__AIM OF THE TASK__
Use the entries below and reproduce exactly the lines from the one containing "generadores eólicos y" down to the one containing "inexplorados. En la", both of them included.

[Collected data]
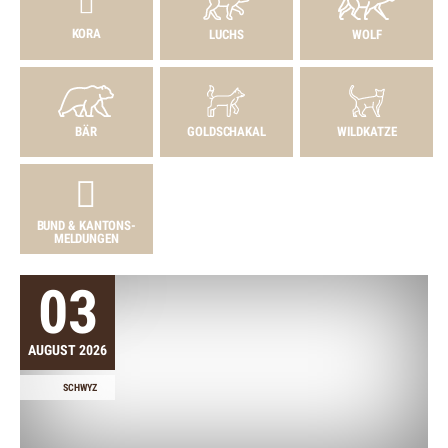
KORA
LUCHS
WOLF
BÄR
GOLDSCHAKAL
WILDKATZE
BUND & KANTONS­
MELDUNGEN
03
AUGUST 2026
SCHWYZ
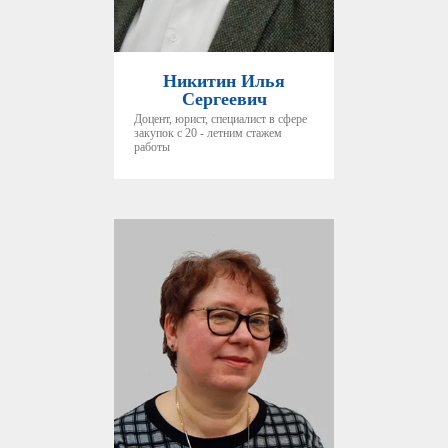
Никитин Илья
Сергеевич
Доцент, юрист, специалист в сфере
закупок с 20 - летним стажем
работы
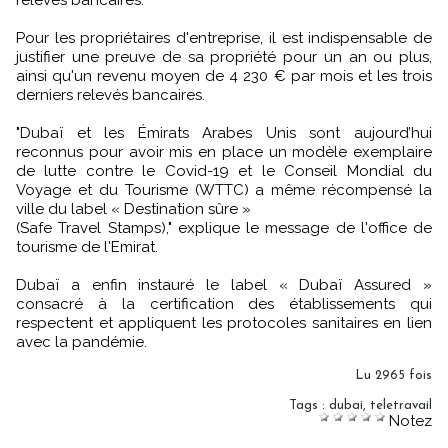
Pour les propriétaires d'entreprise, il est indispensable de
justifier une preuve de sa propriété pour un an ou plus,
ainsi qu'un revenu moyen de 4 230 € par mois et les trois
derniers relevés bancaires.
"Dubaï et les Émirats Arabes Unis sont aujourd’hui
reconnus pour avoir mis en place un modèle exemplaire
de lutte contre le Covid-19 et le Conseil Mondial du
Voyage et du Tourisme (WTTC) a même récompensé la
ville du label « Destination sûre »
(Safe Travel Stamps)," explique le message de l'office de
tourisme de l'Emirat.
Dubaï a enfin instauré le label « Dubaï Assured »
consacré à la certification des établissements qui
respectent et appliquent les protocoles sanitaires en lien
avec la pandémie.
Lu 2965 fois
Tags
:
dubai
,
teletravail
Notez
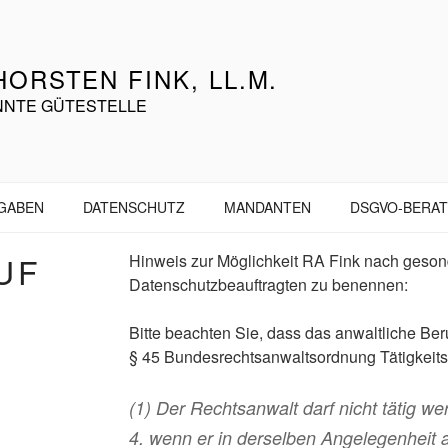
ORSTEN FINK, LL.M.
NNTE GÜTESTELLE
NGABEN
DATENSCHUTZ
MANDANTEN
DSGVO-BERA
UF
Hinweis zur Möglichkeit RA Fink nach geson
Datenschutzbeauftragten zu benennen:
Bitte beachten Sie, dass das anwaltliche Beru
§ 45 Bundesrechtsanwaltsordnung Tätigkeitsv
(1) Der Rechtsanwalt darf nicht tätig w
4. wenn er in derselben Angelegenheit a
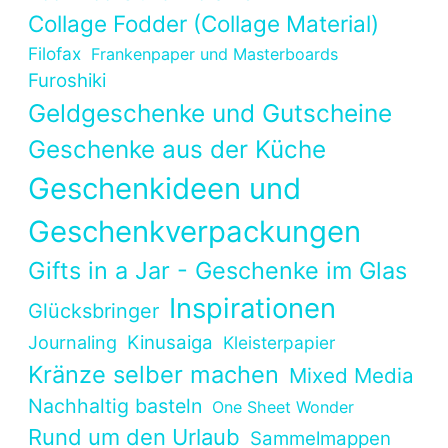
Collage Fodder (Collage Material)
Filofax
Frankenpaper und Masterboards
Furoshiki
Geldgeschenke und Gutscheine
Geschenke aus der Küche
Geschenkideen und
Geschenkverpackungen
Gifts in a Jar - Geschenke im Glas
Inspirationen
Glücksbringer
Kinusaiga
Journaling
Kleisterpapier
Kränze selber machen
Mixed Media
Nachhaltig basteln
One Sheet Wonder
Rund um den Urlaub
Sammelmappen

* * *

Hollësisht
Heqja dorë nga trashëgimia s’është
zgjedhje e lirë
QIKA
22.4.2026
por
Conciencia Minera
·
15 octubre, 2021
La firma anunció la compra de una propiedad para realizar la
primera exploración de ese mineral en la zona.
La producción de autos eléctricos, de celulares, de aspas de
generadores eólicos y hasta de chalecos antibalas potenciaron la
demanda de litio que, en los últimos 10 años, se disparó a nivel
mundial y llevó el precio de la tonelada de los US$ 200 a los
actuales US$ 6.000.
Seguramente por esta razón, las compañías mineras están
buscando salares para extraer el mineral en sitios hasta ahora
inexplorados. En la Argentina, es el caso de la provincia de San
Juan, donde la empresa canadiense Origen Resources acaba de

--

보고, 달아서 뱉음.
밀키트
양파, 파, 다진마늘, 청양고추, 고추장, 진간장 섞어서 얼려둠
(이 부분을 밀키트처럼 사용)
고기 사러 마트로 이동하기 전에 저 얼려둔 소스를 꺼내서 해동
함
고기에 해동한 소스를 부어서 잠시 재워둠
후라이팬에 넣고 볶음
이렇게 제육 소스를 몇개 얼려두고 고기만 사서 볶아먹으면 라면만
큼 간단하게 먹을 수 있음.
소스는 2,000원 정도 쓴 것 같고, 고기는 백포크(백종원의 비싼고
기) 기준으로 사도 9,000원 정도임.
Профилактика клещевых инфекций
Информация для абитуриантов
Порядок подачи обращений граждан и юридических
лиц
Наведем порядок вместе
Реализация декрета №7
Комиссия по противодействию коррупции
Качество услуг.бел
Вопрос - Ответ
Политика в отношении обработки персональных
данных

__EXPECTED OUTPUT__
generadores eólicos y hasta de chalecos antibalas potenciaron la
demanda de litio que, en los últimos 10 años, se disparó a nivel
mundial y llevó el precio de la tonelada de los US$ 200 a los
actuales US$ 6.000.
Seguramente por esta razón, las compañías mineras están
buscando salares para extraer el mineral en sitios hasta ahora
inexplorados. En la Argentina, es el caso de la provincia de San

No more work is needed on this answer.